• [The exercise]: Can you lay out the records from the line with "Q: Tell me how many cookies there are." up to and including the line with "A: There are" as a numbered list? Skip blank lines and leave the pictures out.

___ Material supplied

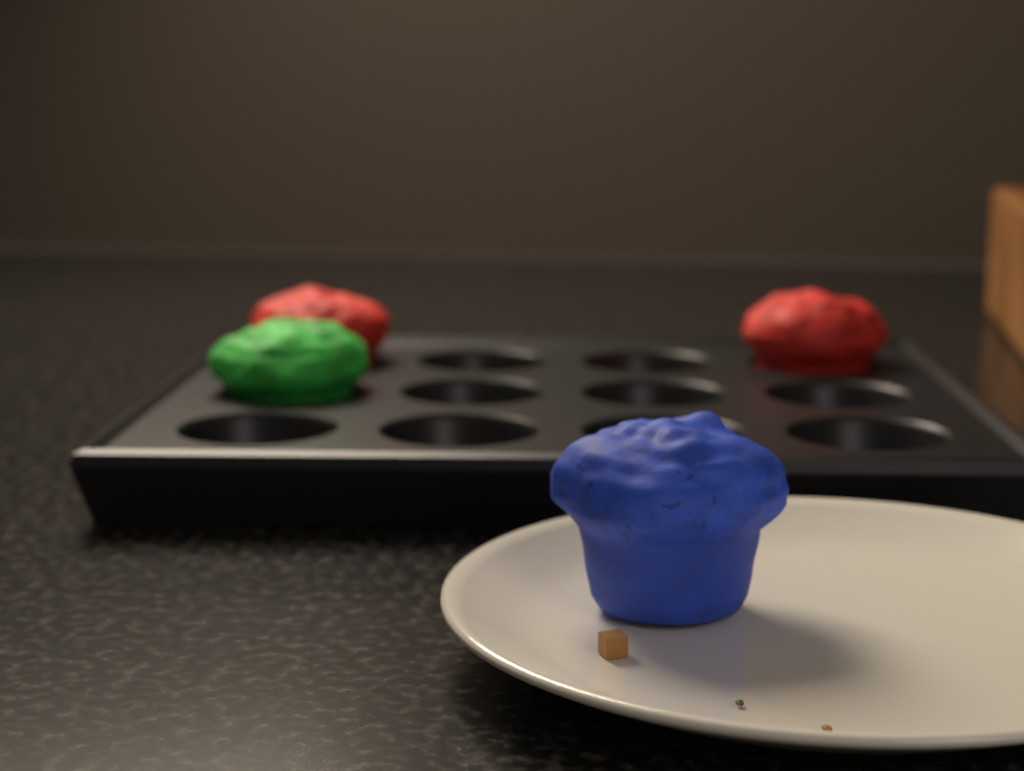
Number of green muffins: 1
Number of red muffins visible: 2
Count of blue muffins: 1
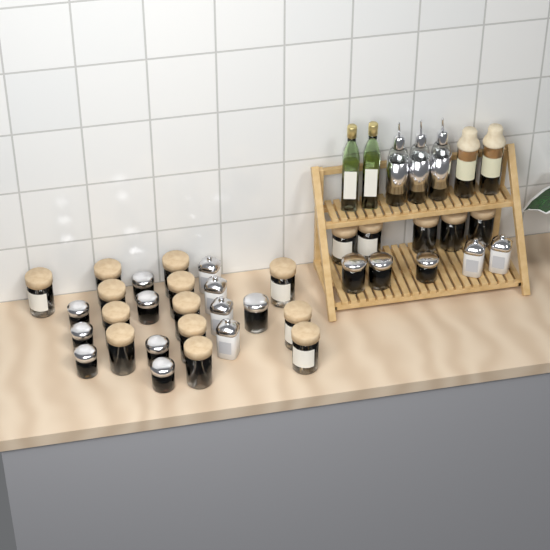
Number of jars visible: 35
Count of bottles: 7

______
___ Material supplied

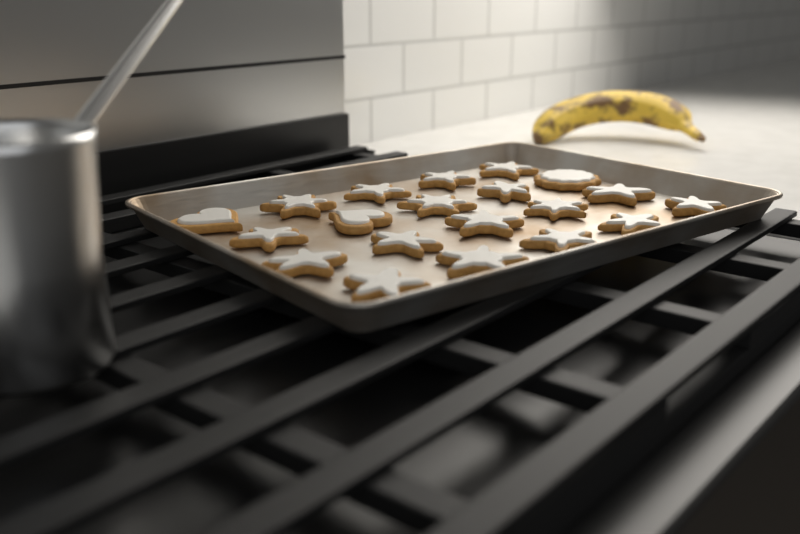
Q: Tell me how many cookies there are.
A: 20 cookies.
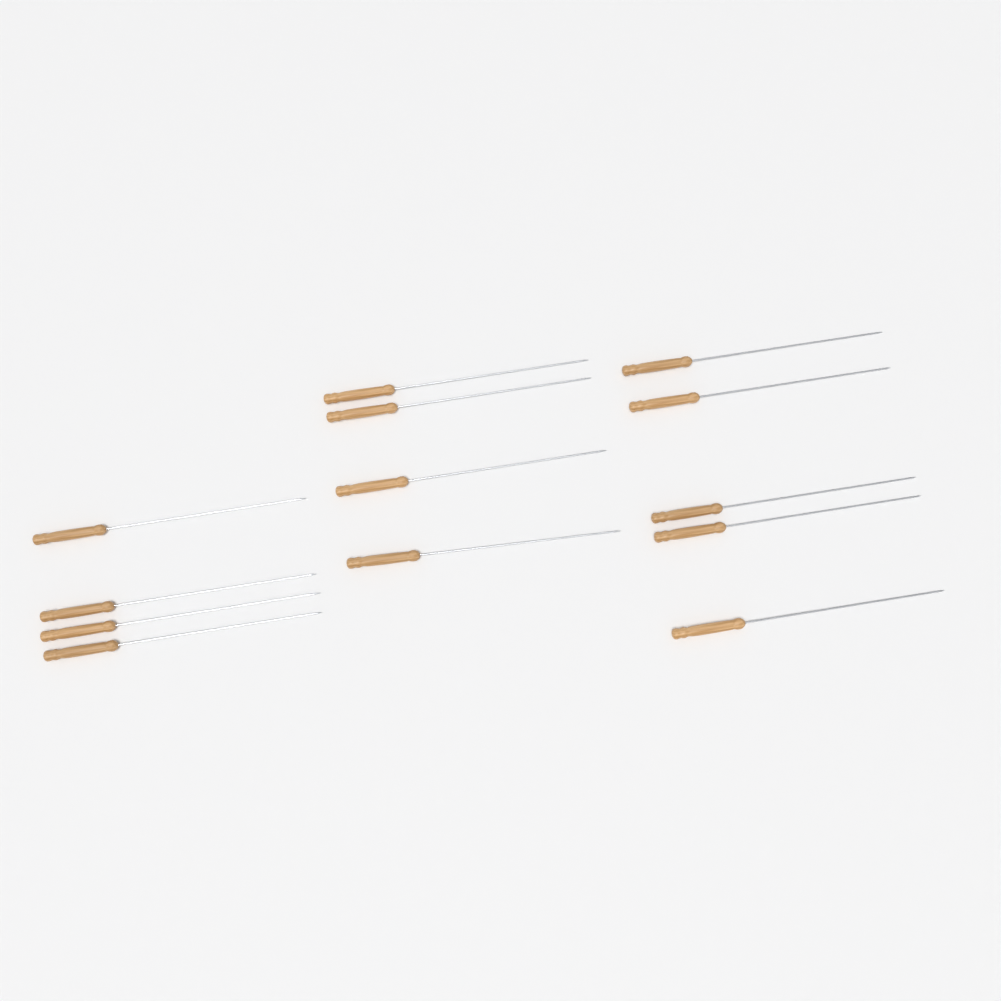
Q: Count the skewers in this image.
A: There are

______

• [Complete response]:
1. Q: Tell me how many cookies there are.
2. A: 20 cookies.
3. Q: Count the skewers in this image.
4. A: There are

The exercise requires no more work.